DJ was at the head, cutting up with some of the guys, looking handsome and confident as ever. Maybe a little more muscular, an inch taller. I repressed the urge to wave hello to him, though knowing him, he’d probably just wave back if he’d actually caught the awkward new girl waving at him like old friends.
“Fly wheels,” DJ said over a shoulder to Kris as he sashayed by. Without even a trace of sarcasm or animosity in his tone.
* * *
Later, at home on Skype, I ask Destiny if I’m the seal.
“The what?”
“The seal. The sad, pathetic creature whose fate is to be bait for more majestic animals with better skin and tighter abs and rows and rows of razor-sharp white teefs.”
“Oh that. Definitely,” she snarks. “Where is this coming from?”
“The mirror.”
“Girl, enough. I can’t do a whole year of you hating yourself because you don’t look like one of Taylor Swift’s ponytail posse.”
“Easy for you to say. You’re breathtaking.”

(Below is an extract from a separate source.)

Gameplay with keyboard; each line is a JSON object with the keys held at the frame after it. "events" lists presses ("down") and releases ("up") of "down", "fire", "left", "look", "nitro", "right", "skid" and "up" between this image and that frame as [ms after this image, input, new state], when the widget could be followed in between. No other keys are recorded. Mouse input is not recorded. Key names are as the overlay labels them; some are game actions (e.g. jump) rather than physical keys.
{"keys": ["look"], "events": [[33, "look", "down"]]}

“Okay. Maybe. But then what?”
“Who cares?”
“Kim, you know better than that. Besides, being hot can be a liability too,” she says, sitting back on a fluffy pillow. “Everybody wants my attention, but they don’t really want much else. I’ve become one-dimensional. A conduit for them to feel something about themselves, not about me.”

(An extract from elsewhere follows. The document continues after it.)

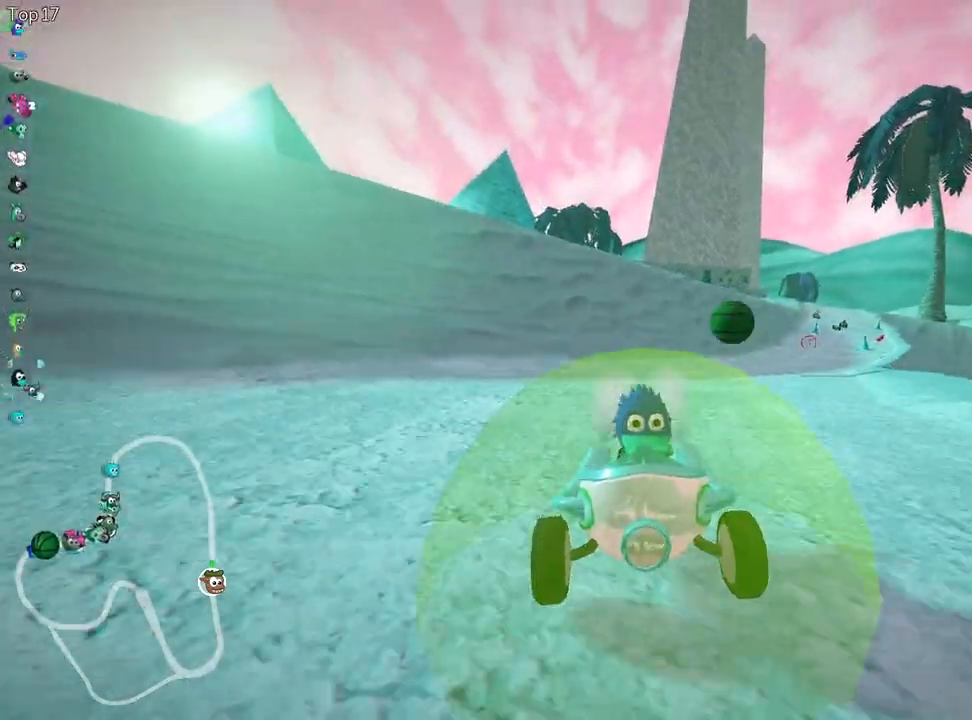
{"keys": ["look"], "events": []}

“High-class problems,” I say.
“I’m serious.”
“You’ve determined all this in a mere forty-eight hours?”
“I’m a good little Changer, with one more V under my belt than you, not for nothing. And yes. It ain’t that complex math.”
“Well, here on the other side of the equal symbol, it doesn’t feel so simple.”
“I know, it sucks. But it could be so much worse. I mean, we almost didn’t make it—”
“Okay okay!” I interrupt, not wanting to be reminded of the Tribulations, and Chase, and Alex, and those less fortunate than us. All of which I’ve managed to replace with the new Tribulations, a.k.a. being Kim Cruz.
“Oh, and another thing: my teachers assume I’m dumb,” she says.
“There is no way you read as dumb. You’re one of the smartest people I know.”
“Trust me. When even adults are thrown by the way you look, it leads to all kinds of compensatory behaviors.”
“That’s grody.”
“To the max.”
“Still beats being the seal.”
At that, Destiny claps her hands together like flippers and honks, her mouth yawning open and shut as if catching sardines.
“You even look sexy doing that,” I grouse.
“It’s my seal of approval,” she says, laughing and honking.
We make a plan to get coffee together on Sunday, at the end of Hell Week One. Just fifty-one more to bear—well, for me at least.